No. It has to be wages subject to withholding.

If I’m correct, your assumptions hinge on the fact that coops treat purchases of milk or grain as per-unit retains allocations. Under the old system, this created a larger DPAD deduction for the cooperative so there was an incentive to do so. With the new law, is the opposite true? Is there still an incentive for a coop to treat grain or milk purchases as per-unit retain allocations? If not, your examples overstate the benefit significantly.

That is correct and there has been no change to that method in the code, etc.

Coops would still get a 20% deduction equal to their gross revenues less payments to patrons limited to taxable income so they would still likely have no taxable income

Would love to see a response to the questions/comments noted above. It seems unreasonable that a farmer would be allowed a deduction for 20% of gross income from grain sales to the cooperative.
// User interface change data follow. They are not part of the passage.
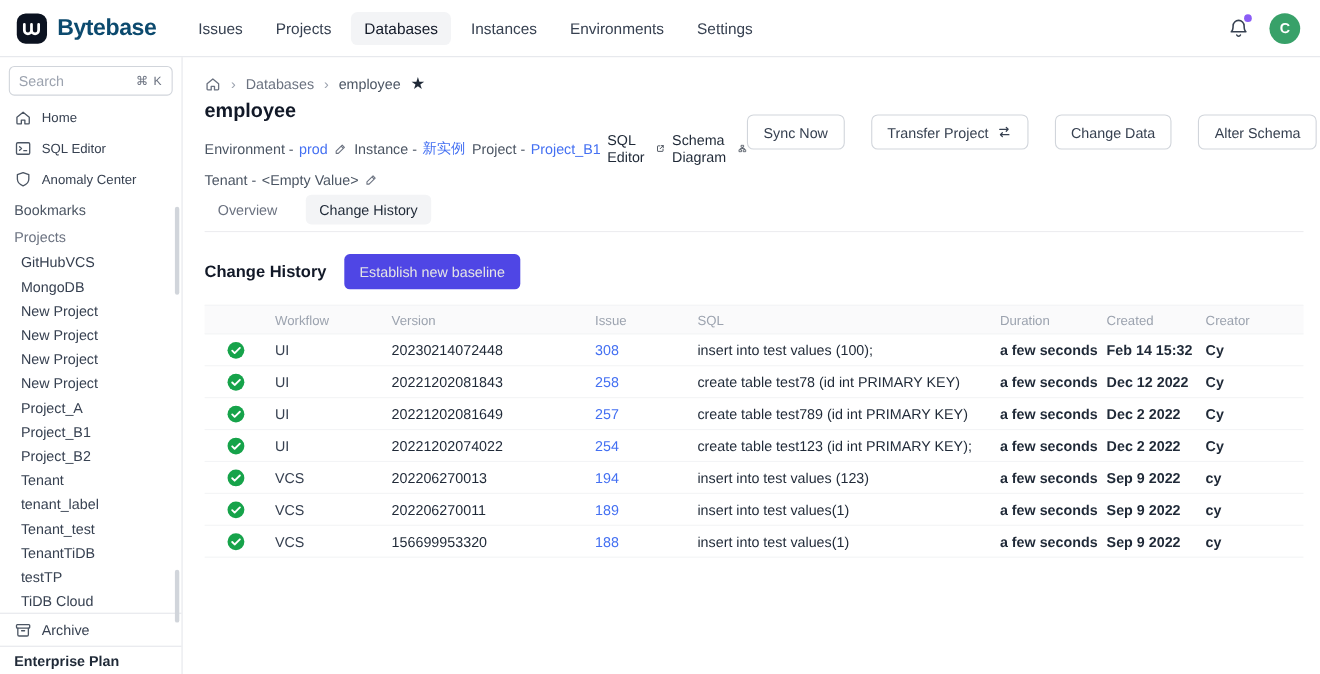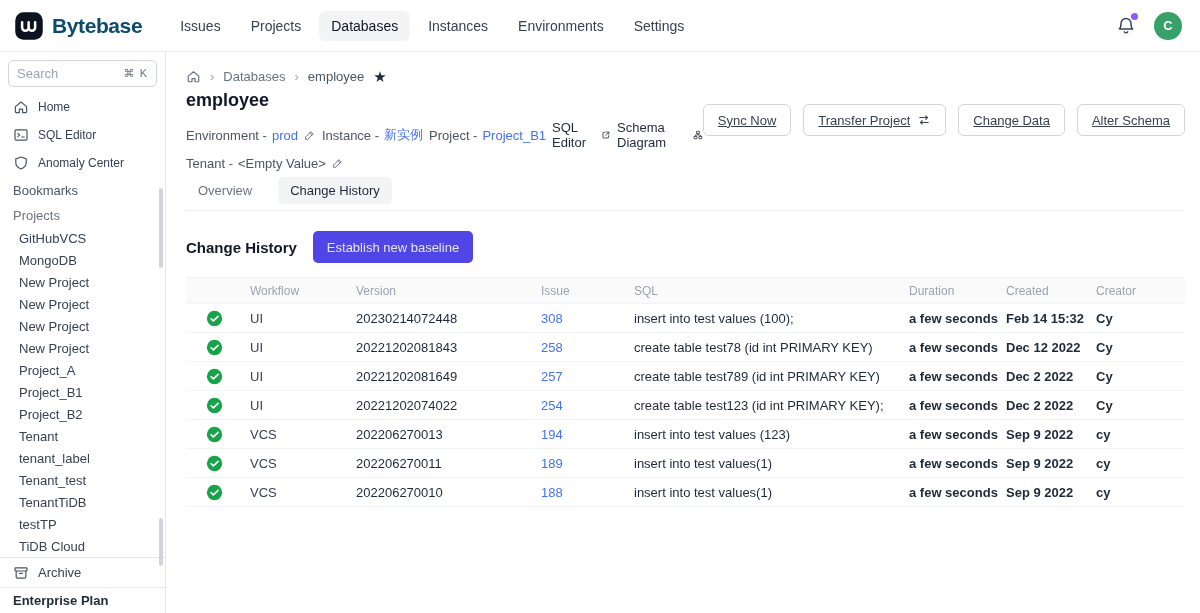--- a/index.html
+++ b/index.html
@@ -48,21 +48,21 @@
   .crumb-link{cursor:pointer;}
   .crumb-current{color:#4b5563;}
   .star{color:var(--txt-dark);font-size:15px;cursor:pointer;line-height:1;}
   .page-head{display:flex;justify-content:space-between;align-items:flex-start;}
   .page-title{font-size:18px;font-weight:700;color:#111827;line-height:24px;}
   .meta-line{display:flex;align-items:center;gap:6px;margin-top:8px;font-size:13px;color:#4b5563;}
   .meta-group{display:flex;align-items:center;gap:5px;white-space:nowrap;}
   .link{color:var(--link);text-decoration:none;cursor:pointer;}
   .meta-dark{color:var(--txt-dark);cursor:pointer;display:flex;align-items:center;gap:5px;}
   .icon-btn{cursor:pointer;display:inline-flex;color:var(--txt-gray);}
-  .actions{display:flex;gap:12px;padding-top:16px;text-decoration:underline;}
+  .actions{display:flex;gap:24px;padding-top:16px;}
   .btn{height:32px;padding:0 14px;border:1px solid #d1d5db;border-radius:6px;background:#fff;font-size:13px;color:var(--txt);display:inline-flex;align-items:center;gap:7px;cursor:pointer;font-family:inherit;white-space:nowrap;}
   .tabs{display:flex;gap:14px;margin-top:6px;border-bottom:1px solid #ededf0;padding-bottom:6px;align-items:center;}
   .tab{padding:6px 12px;border-radius:5px;color:var(--txt-gray);cursor:pointer;font-size:13px;white-space:nowrap;}
   .tab.active{background:var(--border-light);color:var(--txt-dark);}
   .section-head{display:flex;align-items:center;gap:16px;margin-top:20px;}
   .section-title{font-size:15px;font-weight:700;color:#111827;}
   .btn-primary{background:var(--accent);color:#e5e5e5;border:none;height:32px;padding:0 14px;border-radius:5px;font-size:13px;cursor:pointer;font-family:inherit;}
 
   
   .table{margin-top:14px;}
@@ -366,21 +366,21 @@
               <div class="cell cell-strong">cy</div>
             </div>
             <div class="trow">
               <div class="cell cell-icon">
   <svg width="17" height="17" viewBox="0 0 20 20">
                   <circle cx="10" cy="10" r="9" fill="var(--success)"></circle>
                   <path d="M6 10.3l2.6 2.6L14.2 7.4" stroke="#fff" stroke-width="2" fill="none" stroke-linecap="round" stroke-linejoin="round"></path>
                 </svg>
 </div>
               <div class="cell">VCS</div>
-              <div class="cell cell-version">202206270010</div>
+              <div class="cell cell-version">156699953320</div>
               <a class="cell link">188</a>
               <div class="cell cell-sql">insert into test values(1)</div>
               <div class="cell cell-strong">a few seconds</div>
               <div class="cell cell-strong">Sep 9 2022</div>
               <div class="cell cell-strong">cy</div>
             </div>
           </div>
       </div>
 
     </main>

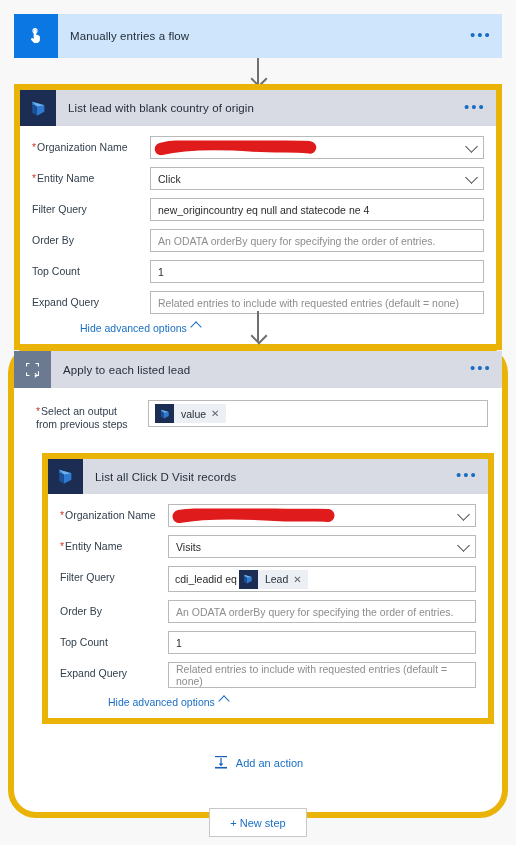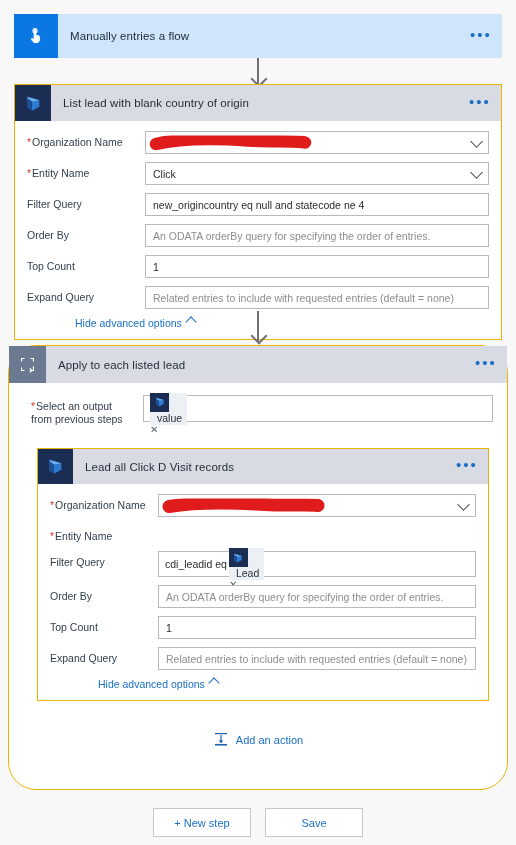--- a/index.html
+++ b/index.html
@@ -13,21 +13,21 @@
   .canvas {
     position: relative;
     width: 516px; height: 845px;
     background: #f8f8f8;
     overflow: hidden;
   }
 
   
   .card {
     background: #ffffff;
-    border: 1px solid #eab308;
+    border: 6px solid #eab308;
   }
   .card-head {
     display: flex;
     align-items: stretch;
     height: 34px;
   }
   .card-icon {
     width: 34px;
     flex: 0 0 34px;
     display: flex;
@@ -132,25 +132,24 @@
     width: 8px; height: 8px;
     border-top: 1.3px solid #1a6fc4;
     border-right: 1.3px solid #1a6fc4;
     transform: rotate(-45deg);
     margin-bottom: 2px;
   }
 
   
   .chip {
     display: inline-flex;
-    align-items: flex-start;
+    align-items: center;
     background: #eceff4;
-    height: 32px;
+    height: 19px;
     margin: 0 2px;
-    flex-direction: column;
   }
   .chip .chip-ico {
     width: 19px; height: 19px;
     background: #1b2d52;
     display: flex; align-items: center; justify-content: center;
     flex: 0 0 19px;
   }
   .chip .chip-text {
     padding: 0 5px 0 7px;
     font-size: 10.5px;
@@ -353,21 +352,21 @@
 
       <div class="card action" style="margin:22px 0 0 14px;width:452px;">
         <div class="card-head" style="height:35px;">
           <div class="card-icon" style="flex:0 0 35px;width:35px;">
             <svg width="19" height="19" viewBox="0 0 24 24" aria-hidden="true">
               <path d="M4 3.4 19.4 8v8.2L10 21.2V9.4L4 7.2z" fill="#2f7ad1"></path>
               <path d="M4 3.4 19.4 8 10 9.4z" fill="#6cb0ee"></path>
               <path d="M10 9.4v11.8L4 17.4V7.2z" fill="#1c4f95"></path>
             </svg>
           </div>
-          <div class="card-title">Lead all Click D Visit records</div>
+          <div class="card-title">List all Click D Visit records</div>
           <div class="card-menu">
             <span style="font-size:15px;letter-spacing:2px;">•••</span>
           </div>
         </div>
 
         <div class="card-body">
 
           <div class="row">
             <div class="row-label" style="flex:0 0 108px;">
               <span class="req">*</span><span>Organization Name</span>
@@ -377,20 +376,24 @@
               <svg class="redact" width="165" height="15" viewBox="0 0 165 15">
                 <path d="M8 8 C 38 3, 72 4, 104 6 C 128 7.5, 148 5.5, 157 7" stroke="#e01b1b" stroke-width="13" stroke-linecap="round" fill="none"></path>
               </svg>
               <span class="chev"></span>
             </div>
           </div>
 
           <div class="row">
             <div class="row-label" style="flex:0 0 108px;">
               <span class="req">*</span><span>Entity Name</span>
+            </div>
+            <div class="field combo">
+              <span>Visits</span>
+              <span class="chev"></span>
             </div>
           </div>
 
           <div class="row">
             <div class="row-label" style="flex:0 0 108px;">Filter Query</div>
             <div class="field" style="height:26px;padding:0 6px;">
               <span>cdi_leadid eq</span>
               <span class="chip">
                 <span class="chip-ico">
                   <svg width="12" height="12" viewBox="0 0 24 24" aria-hidden="true">
@@ -442,16 +445,15 @@
             <path d="M8.4 14.2 12 18.2 15.6 14.2z" fill="#1a5fb4"></path>
           </svg>
         </span>
         <span>Add an action</span>
       </div>
     </div>
   </div>
 
   <div class="footer" style="top:808px;">
     <div class="btn">+ New step</div>
-    <div class="btn">Save</div>
   </div>
 
 </div>
 
 </body></html>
I’m just a lowly farmer, but it seems like the examples wrongly confuse gross corporate distributions ($3m in the examples) for qualified corporate dividends (such as patronage, etc) in calculating the second half of the deduction (where they find the $3m x 20% to get a $600k max potential deduction) In other words, I don’t see this as being nearly as generous as it appears in the example. I hope to be proven wrong.

Unblieveable! So essentially the deduction will always be 20% if coope income limited to taxable income. Do private grain buyers know what just hit them?